The Englishman opens up about the science behind his cooking, plans to educate the next generation and his latest obsession—water
Before we can even settle down into our seats, Heston Blumenthal is cautioning us about his frantic, tangential interview style.
“I’ve got ADHD, so my mind can go all over the place,” says the British chef, when we catch up with him at the Milken Institute Asia Summit 2019, where he's been invited to speak about global trends in food and agriculture. “Sometimes I think and talk at the same time. It’s almost like I’m subconsciously learning how to clarify what I’m thinking, both inside my mind and by saying it out to people. And because of this, I’ve had people look at my chin, my ears and my nose, and they are probably thinking, ‘What are you on?’. So hopefully, I can close the loop in our conversation.”
Regarded as the Willy Wonka of gastronomy, the fictional character that also happens to be his childhood hero, Blumenthal is behind Michelin-starred restaurants such as Fat Duck, Dinner by Heston Blumenthal, and The Hind’s Head. Also a characterful TV personality and author, he is best known as the poster boy for molecular gastronomy. "Chefs are practical physicists—we bash stuff, we mix stuff, we cook stuff. We do stuff that changes the molecules, we’re doing something physical to food," he once said in an interview with the Michelin Guide.
Here, Blumenthal shares his thoughts on how we form our perceptions of what we eat, how AI will affect creativity in the kitchen, and the future of food.

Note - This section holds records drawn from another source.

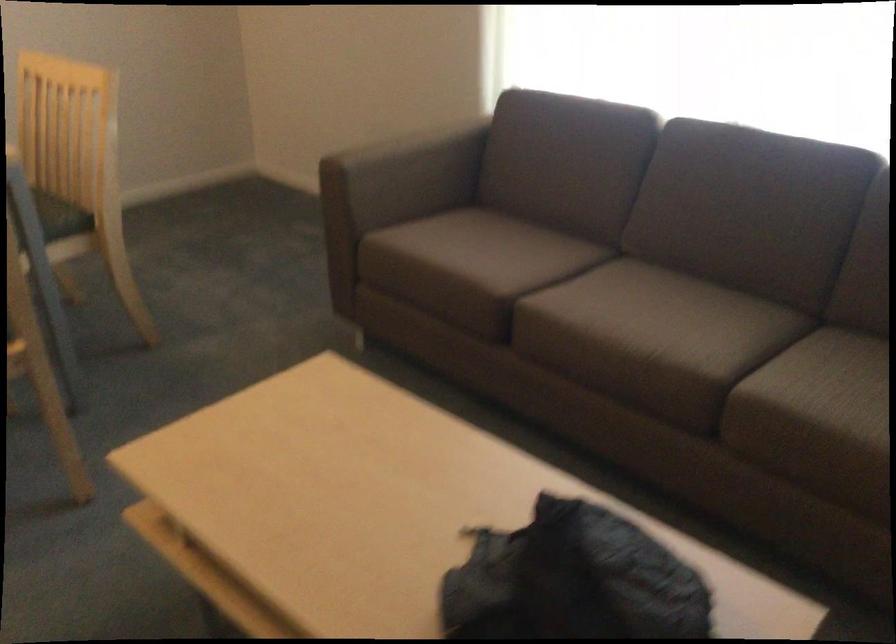
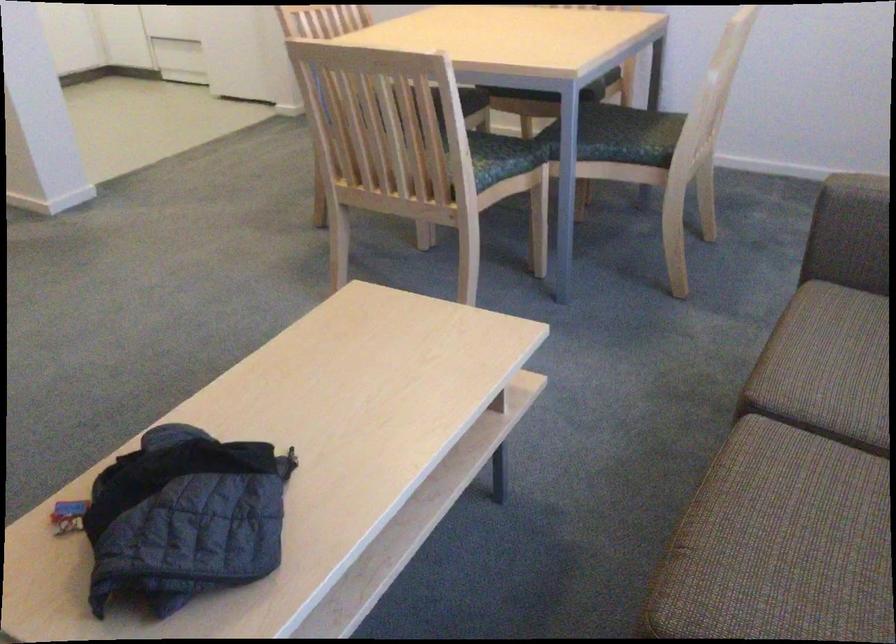
In the second image, find the point that corresponds to pixel 597 312 in the first image.

(794, 489)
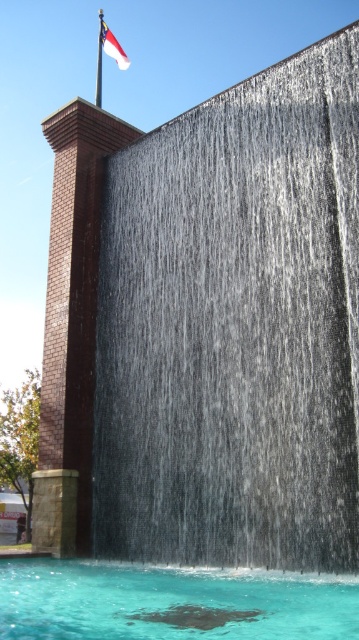
Question: Is silver metallic waterfall at upper center positioned before clear water at center?

Choices:
 (A) yes
 (B) no

Answer: (B)

Question: Which point appears farthest from the camera in this image?

Choices:
 (A) (24, 586)
 (B) (100, 80)
 (C) (355, 198)
 (D) (128, 58)

Answer: (B)

Question: Observing the image, what is the correct spatial positioning of clear water at center in reference to metallic flag pole at upper left?

Choices:
 (A) left
 (B) right

Answer: (B)

Question: Is silver metallic waterfall at upper center below metallic flag pole at upper left?

Choices:
 (A) yes
 (B) no

Answer: (A)

Question: Which object appears farthest from the camera in this image?

Choices:
 (A) white fabric flag at upper left
 (B) clear water at center

Answer: (A)

Question: Based on their relative distances, which object is nearer to the white fabric flag at upper left?

Choices:
 (A) metallic flag pole at upper left
 (B) silver metallic waterfall at upper center
 (C) clear water at center

Answer: (A)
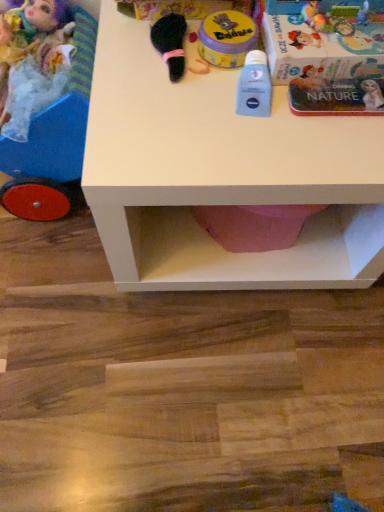
Where is `blank space above white matte table at center (from a real-world perspective)`? The height and width of the screenshot is (512, 384). blank space above white matte table at center (from a real-world perspective) is located at coordinates (227, 86).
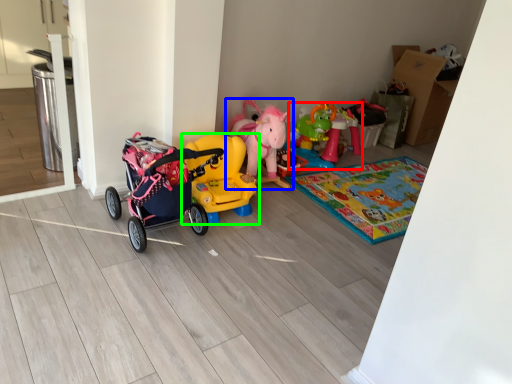
Question: Which is farther away from toy (highlighted by a red box)? toy (highlighted by a blue box) or toy (highlighted by a green box)?

Choices:
 (A) toy
 (B) toy

Answer: (B)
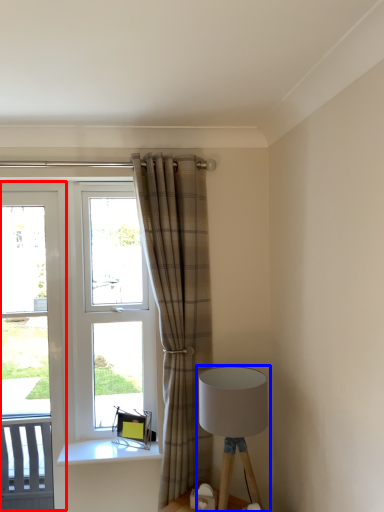
Question: Which of the following is the closest to the observer, screen door (highlighted by a red box) or lamp (highlighted by a blue box)?

Choices:
 (A) screen door
 (B) lamp

Answer: (B)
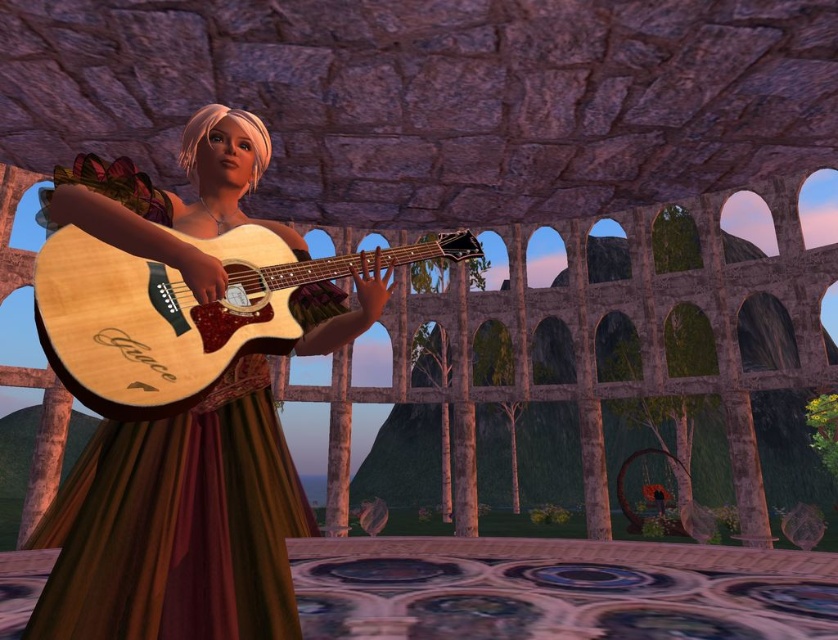
You are a photographer setting up for a shoot in the ancient stone structure. You notice the wooden guitar at center and the natural wood guitar at center. Which guitar should you position closer to the leftmost column to ensure proper framing?

The wooden guitar at center should be positioned closer to the leftmost column because it is already to the left of the natural wood guitar at center, making it naturally aligned with the left side of the scene.

You are a stagehand setting up for a concert. You need to place a microphone stand between the wooden guitar at center and the natural wood guitar at center. Which guitar should the microphone stand be closer to if the stand can only accommodate the smaller guitar?

The microphone stand should be closer to the natural wood guitar at center because it is smaller than the wooden guitar at center.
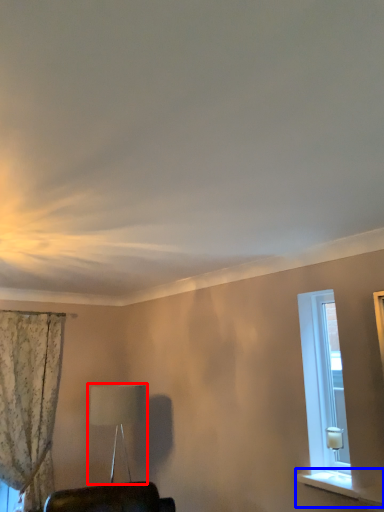
Question: Which of the following is the farthest to the observer, table lamp (highlighted by a red box) or window sill (highlighted by a blue box)?

Choices:
 (A) table lamp
 (B) window sill

Answer: (A)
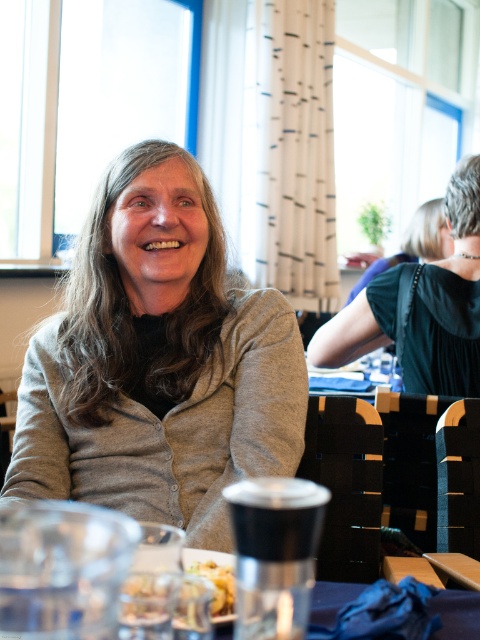
Question: Estimate the real-world distances between objects in this image. Which object is closer to the translucent glass plate at center?

Choices:
 (A) golden crumbly pastry at lower center
 (B) gray matte cardigan at center

Answer: (A)

Question: From the image, what is the correct spatial relationship of gray matte cardigan at center in relation to golden crumbly pastry at lower center?

Choices:
 (A) right
 (B) left

Answer: (B)

Question: Is dark green dress at center positioned behind translucent glass plate at center?

Choices:
 (A) no
 (B) yes

Answer: (B)

Question: Which of the following is the farthest from the observer?

Choices:
 (A) (224, 605)
 (B) (230, 481)
 (C) (225, 596)
 (D) (469, 253)

Answer: (D)

Question: Is gray matte cardigan at center to the left of translucent glass plate at center from the viewer's perspective?

Choices:
 (A) no
 (B) yes

Answer: (B)

Question: Among these objects, which one is farthest from the camera?

Choices:
 (A) translucent glass plate at center
 (B) dark green dress at center

Answer: (B)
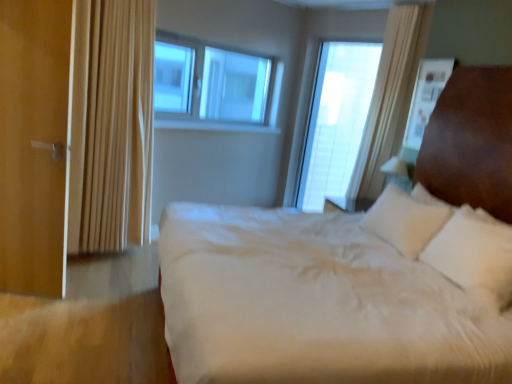
Question: Is matte wood door at left far from transparent glass window at center, placed as the first window when sorted from right to left?

Choices:
 (A) yes
 (B) no

Answer: (A)

Question: Is matte wood door at left bigger than transparent glass window at center, which ranks as the 2th window in left-to-right order?

Choices:
 (A) yes
 (B) no

Answer: (B)

Question: Considering the relative sizes of matte wood door at left and transparent glass window at center, placed as the first window when sorted from right to left, in the image provided, is matte wood door at left taller than transparent glass window at center, placed as the first window when sorted from right to left,?

Choices:
 (A) yes
 (B) no

Answer: (B)

Question: Is matte wood door at left positioned before transparent glass window at center, which ranks as the 2th window in left-to-right order?

Choices:
 (A) no
 (B) yes

Answer: (B)

Question: Can you confirm if matte wood door at left is smaller than transparent glass window at center, placed as the first window when sorted from right to left?

Choices:
 (A) yes
 (B) no

Answer: (A)

Question: Can you confirm if matte wood door at left is positioned to the left of transparent glass window at center, which ranks as the 2th window in left-to-right order?

Choices:
 (A) yes
 (B) no

Answer: (A)

Question: From a real-world perspective, is matte wood door at left on beige fabric curtain at left?

Choices:
 (A) yes
 (B) no

Answer: (B)

Question: Is matte wood door at left looking in the opposite direction of beige fabric curtain at left?

Choices:
 (A) yes
 (B) no

Answer: (A)

Question: Considering the relative sizes of matte wood door at left and beige fabric curtain at left in the image provided, is matte wood door at left bigger than beige fabric curtain at left?

Choices:
 (A) yes
 (B) no

Answer: (B)

Question: Is matte wood door at left far from beige fabric curtain at left?

Choices:
 (A) yes
 (B) no

Answer: (B)

Question: Is beige fabric curtain at left surrounded by matte wood door at left?

Choices:
 (A) yes
 (B) no

Answer: (B)

Question: Is matte wood door at left to the right of beige fabric curtain at left from the viewer's perspective?

Choices:
 (A) yes
 (B) no

Answer: (B)

Question: From the image's perspective, is transparent glass window at center, which ranks as the first window in left-to-right order, on matte wood door at left?

Choices:
 (A) no
 (B) yes

Answer: (B)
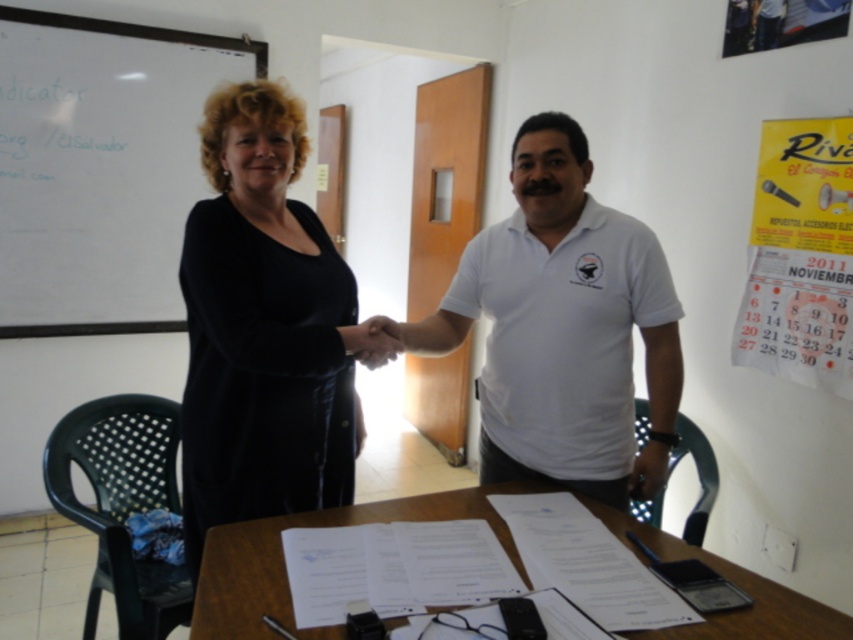
Please look at the scene where two people are shaking hands in a meeting room. There is a yellow paper calendar at upper right located at point (x=799, y=257). What is the coordinate of the yellow paper calendar at upper right?

The yellow paper calendar at upper right is located at point (x=799, y=257).

You are an office assistant who needs to locate the white cotton shirt at center and the whiteboard at upper left in the meeting room. According to the scene, which object is positioned to the right of the other?

The white cotton shirt at center is positioned to the right of the whiteboard at upper left.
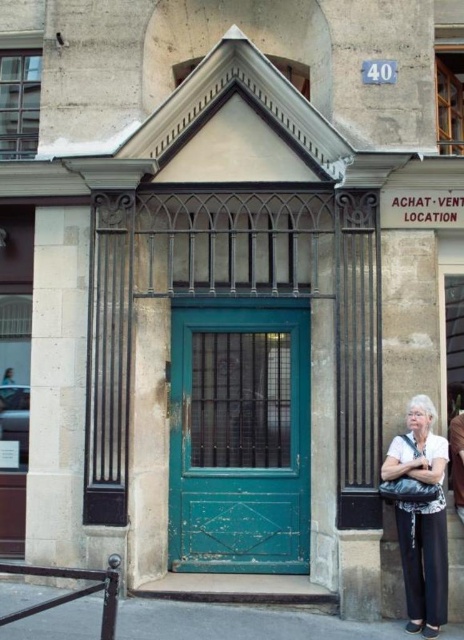
Question: Does green wooden door at center have a larger size compared to white fabric at center?

Choices:
 (A) no
 (B) yes

Answer: (B)

Question: Among these objects, which one is farthest from the camera?

Choices:
 (A) white fabric at center
 (B) green wooden door at center

Answer: (B)

Question: Does green wooden door at center have a smaller size compared to white fabric at center?

Choices:
 (A) yes
 (B) no

Answer: (B)

Question: Which object appears closest to the camera in this image?

Choices:
 (A) green wooden door at center
 (B) white fabric at center

Answer: (B)

Question: Can you confirm if green wooden door at center is bigger than white fabric at center?

Choices:
 (A) no
 (B) yes

Answer: (B)

Question: Which of the following is the farthest from the observer?

Choices:
 (A) (393, 452)
 (B) (174, 474)

Answer: (B)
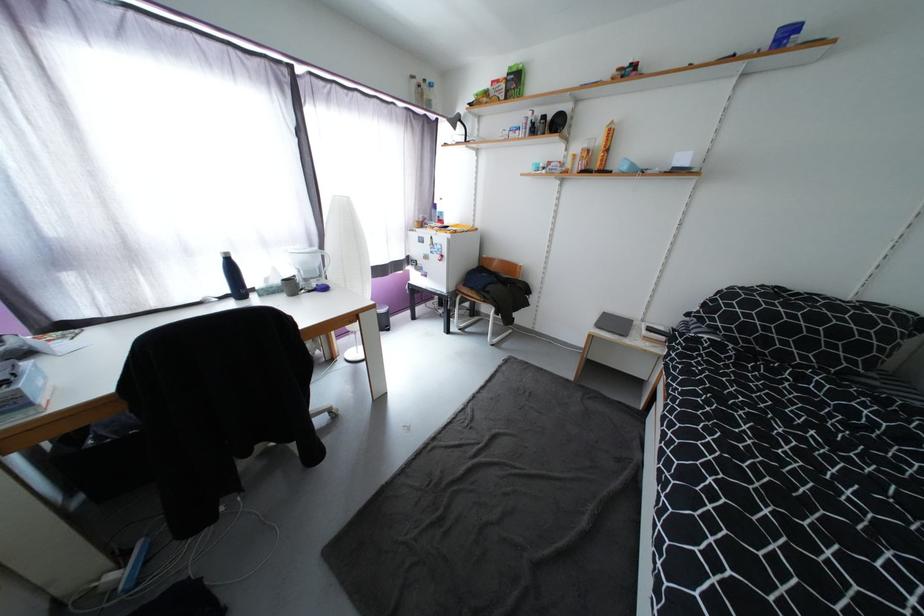
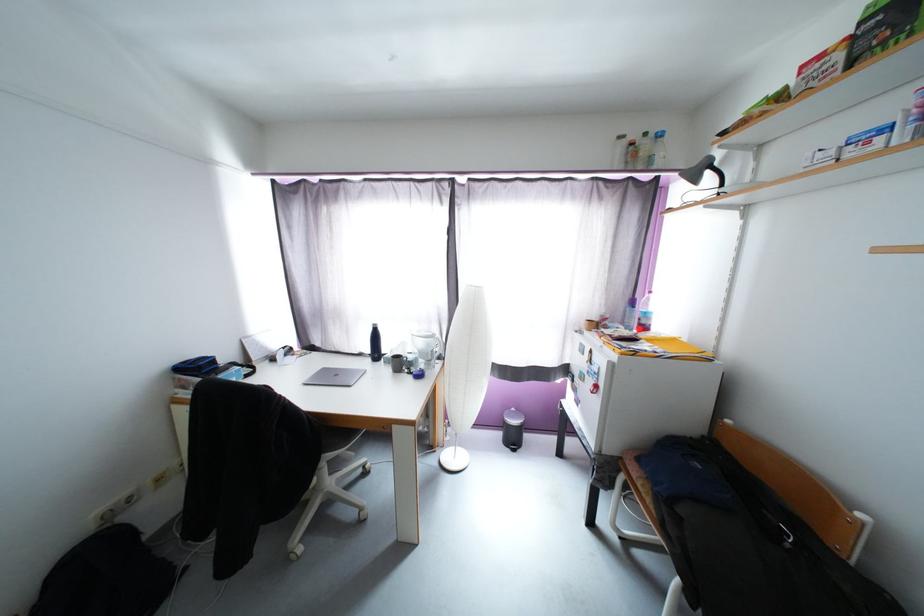
In the second image, find the point that corresponds to pixel 335 411 in the first image.

(367, 511)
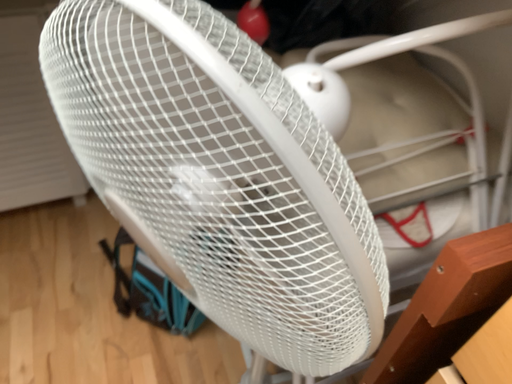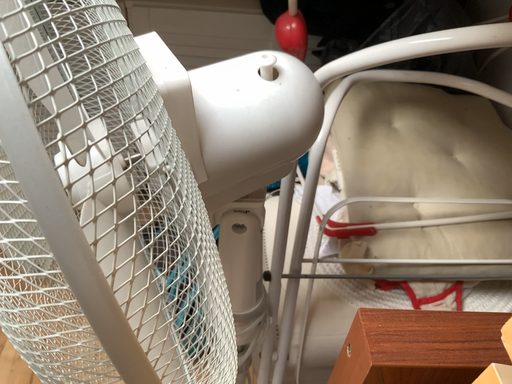
Question: Which way did the camera rotate in the video?

Choices:
 (A) rotated downward
 (B) rotated upward

Answer: (B)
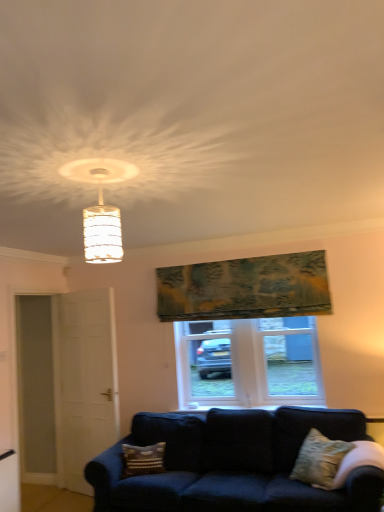
Question: From a real-world perspective, relative to white matte door at left, is white plastic window at center vertically above or below?

Choices:
 (A) above
 (B) below

Answer: (A)

Question: Based on their sizes in the image, would you say white plastic window at center is bigger or smaller than white matte door at left?

Choices:
 (A) big
 (B) small

Answer: (B)

Question: Which of these objects is positioned farthest from the white plastic window at center?

Choices:
 (A) textured green tapestry at upper center
 (B) patterned fabric pillow at lower center, acting as the 2th pillow starting from the right
 (C) white matte door at left
 (D) textured beige pillow at lower right, which ranks as the second pillow in left-to-right order
 (E) translucent glass lampshade at upper center

Answer: (E)

Question: Based on their relative distances, which object is farther from the white matte door at left?

Choices:
 (A) textured green tapestry at upper center
 (B) patterned fabric pillow at lower center, positioned as the second pillow in front-to-back order
 (C) translucent glass lampshade at upper center
 (D) white plastic window at center
 (E) textured beige pillow at lower right, the 1th pillow viewed from the right

Answer: (C)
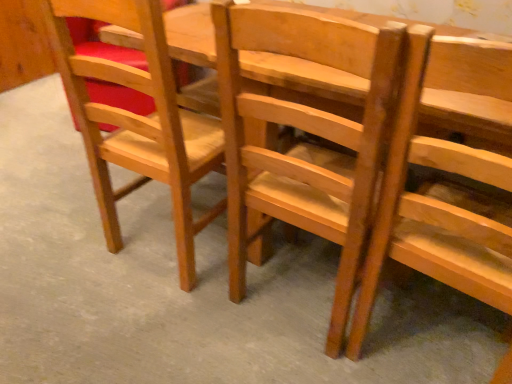
Identify the location of vacant space underneath wooden chair at center, the 3th chair viewed from the left (from a real-world perspective). The height and width of the screenshot is (384, 512). (426, 343).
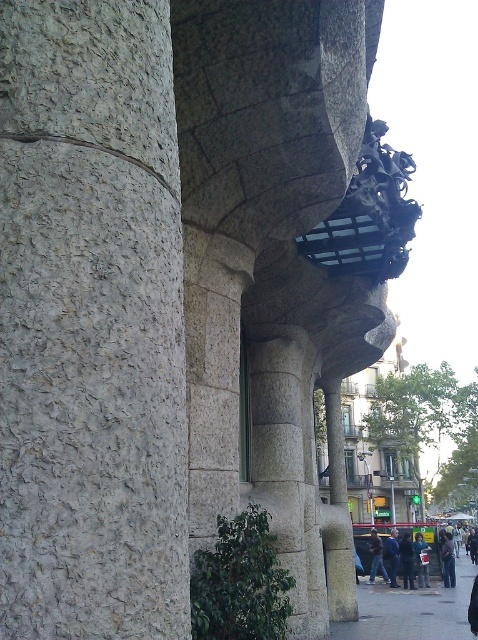
Question: Is gray rough stone column at left below dark blue jeans at center?

Choices:
 (A) no
 (B) yes

Answer: (A)

Question: Estimate the real-world distances between objects in this image. Which object is farther from the dark blue jacket at lower right?

Choices:
 (A) dark blue jeans at lower right
 (B) dark blue jeans at center
 (C) concrete pavement at lower right
 (D) dark blue jeans at lower center

Answer: (C)

Question: Among these points, which one is nearest to the camera?

Choices:
 (A) (369, 547)
 (B) (424, 566)
 (C) (105, 196)

Answer: (C)

Question: Among these points, which one is nearest to the camera?

Choices:
 (A) (405, 548)
 (B) (372, 561)
 (C) (419, 545)

Answer: (A)

Question: Is gray rough stone column at left bigger than dark blue jeans at lower center?

Choices:
 (A) yes
 (B) no

Answer: (B)

Question: Can you confirm if dark blue jeans at lower right is thinner than dark blue jacket at center?

Choices:
 (A) yes
 (B) no

Answer: (B)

How bias affects the tastebuds
"I discovered in the late 1990s that what you see, hear, smell, taste and touch heavily affects your perception of food. One of my pivotal dishes, for example, is the crab ice cream. These days, not many people will bat an eyelash at the thought of crab ice cream. But back in the '90s, people were shocked. Yet if it was called a frozen crab bisque, the response was very much different.
Later, I worked on a research paper with two professors from the University of Sussex—Martin Yeomans and Lucy Chambers—where we fed our test subjects smoked salmon ice cream. We told half of them that they were eating smoked salmon ice cream and the other half that it was smoked salmon mousse, and asked them to rate the perceived saltiness. The dish turned out to be 10 to 20 percent saltier when it was called smoked salmon ice cream.
This is because your memory tells you that ice cream is supposed to be sweet. So this is what we call the nocebo effect, which is the opposite of a placebo effect, where your negative thinking or expectations actually bring about negative effects. Twenty five years since that crab ice cream, I've come to realise that even by changing the name of a dish before people eat it will change the way they perceive it and the relationship they form with it."